SOURCE PASSAGE
________________

In one case we observed a radiographic variation in remodeling in which a rounded, radiolucent bone void was observed, but resolved within 5 months postoperatively. One study histologically confirmed similar appearing voids to be fatty marrow instead of normal trabecular bone structure.35 This phenomenon could be explained by the fact that at the molecular level, BMP-2 can induce adipogenesis in addition to, or instead of, osteogenesis through activation of transcription factor peroxisome proliferator-activated receptor gamma (PPARγ), a key regulator of adipocyte commitment.29,35,35,42-45 PPARγ activation leads bone marrow stem cells to differentiate to adipocytes rather then osteocytes and once this occurs, the osteogenic program is suppressed.35,46,47

In all cases we observed mild oozing from the oral incision site, possibly due to underlying mild inflammation at 2 weeks post-surgery. This completely resolved by the 4-week recheck examination. Short term BMP-induced inflammation is commonly reported beginning on the 3rd day postoperatively, peaks at 1 week, and typically resolves 2 to 3 weeks postoperatively.35,48,49 This response is expected as rhBMP-2 is known to be chemotactic for inflammatory cells including mono- and polymorphonuclear cells and osteoclasts-like cells.35,50 We conclude that the general dose and method of application of the rhBMP-2 in our study, although resulted initially in minimal inflammation and mild oozing, is clinically appropriate as it resolved spontaneously by the 4th week.

Earlier reports described plate exposure through the mucosa.3,8 In an attempt to re-establish the alveolar margin, these cases used more than one plate to buttress the defect. Plate exposure on the dorsal aspect was resolved by plate removal and did not negatively affect the long term excellent outcome.3,8 However, using a single larger plate (e.g., 3.0 mm), this complication did not occur. Therefore, to avoid this complication we recommend that a single 3-mm titanium locking plate, placed at the ventrolateral aspect of the mandibular border be used. This approach avoids iatrogenic damage to the teeth roots, is sufficient to buttress the defect, does not result in plate failure, and avoids plate exposure through the mucosa, as the overlying soft tissues are not subject to mastication. Therefore implant removal was unnecessary and would likely be difficult and traumatic, given the osteointegration of titanium plate and screws.

________________

SUPPLIED RECORDS
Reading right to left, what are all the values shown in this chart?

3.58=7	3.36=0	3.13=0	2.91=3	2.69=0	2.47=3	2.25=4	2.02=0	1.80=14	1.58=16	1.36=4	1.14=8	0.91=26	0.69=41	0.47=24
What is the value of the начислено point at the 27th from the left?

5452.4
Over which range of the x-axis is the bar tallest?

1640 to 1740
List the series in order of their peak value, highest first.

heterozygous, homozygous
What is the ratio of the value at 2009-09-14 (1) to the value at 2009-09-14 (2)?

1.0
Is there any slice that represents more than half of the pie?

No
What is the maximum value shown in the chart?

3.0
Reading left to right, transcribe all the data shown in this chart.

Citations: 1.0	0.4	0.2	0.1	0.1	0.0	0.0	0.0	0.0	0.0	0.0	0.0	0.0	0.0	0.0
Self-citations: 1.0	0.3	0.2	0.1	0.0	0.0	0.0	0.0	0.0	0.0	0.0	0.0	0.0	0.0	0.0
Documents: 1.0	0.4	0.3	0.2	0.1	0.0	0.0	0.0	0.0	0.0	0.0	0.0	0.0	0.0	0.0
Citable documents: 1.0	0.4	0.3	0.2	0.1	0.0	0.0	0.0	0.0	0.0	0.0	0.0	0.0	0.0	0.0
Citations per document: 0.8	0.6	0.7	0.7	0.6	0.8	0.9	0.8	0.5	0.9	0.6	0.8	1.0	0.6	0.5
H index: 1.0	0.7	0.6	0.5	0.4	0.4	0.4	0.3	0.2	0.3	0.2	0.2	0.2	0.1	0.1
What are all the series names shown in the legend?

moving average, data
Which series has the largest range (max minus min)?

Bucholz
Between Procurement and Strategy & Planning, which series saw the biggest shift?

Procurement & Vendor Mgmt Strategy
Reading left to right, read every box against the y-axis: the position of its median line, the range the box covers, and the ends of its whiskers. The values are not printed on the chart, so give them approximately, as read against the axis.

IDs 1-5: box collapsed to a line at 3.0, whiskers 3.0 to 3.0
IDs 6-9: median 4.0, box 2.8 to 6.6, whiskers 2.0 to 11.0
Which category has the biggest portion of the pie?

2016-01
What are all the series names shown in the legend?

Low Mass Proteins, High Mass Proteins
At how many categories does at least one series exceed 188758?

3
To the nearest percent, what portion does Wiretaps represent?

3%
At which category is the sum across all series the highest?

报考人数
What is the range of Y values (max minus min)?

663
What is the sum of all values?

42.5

________________

EXERCISE
Rewrite the passage on rhBMP-2 bone healing from "In all cases" up to and including "the 4th week.", swapping "mild oozing" for "slight discharge". The records are separate material and are unrelated to the text.

WRITTEN RESPONSE
In all cases we observed slight discharge from the oral incision site, possibly due to underlying mild inflammation at 2 weeks post-surgery. This completely resolved by the 4-week recheck examination. Short term BMP-induced inflammation is commonly reported beginning on the 3rd day postoperatively, peaks at 1 week, and typically resolves 2 to 3 weeks postoperatively.35,48,49 This response is expected as rhBMP-2 is known to be chemotactic for inflammatory cells including mono- and polymorphonuclear cells and osteoclasts-like cells.35,50 We conclude that the general dose and method of application of the rhBMP-2 in our study, although resulted initially in minimal inflammation and slight discharge, is clinically appropriate as it resolved spontaneously by the 4th week.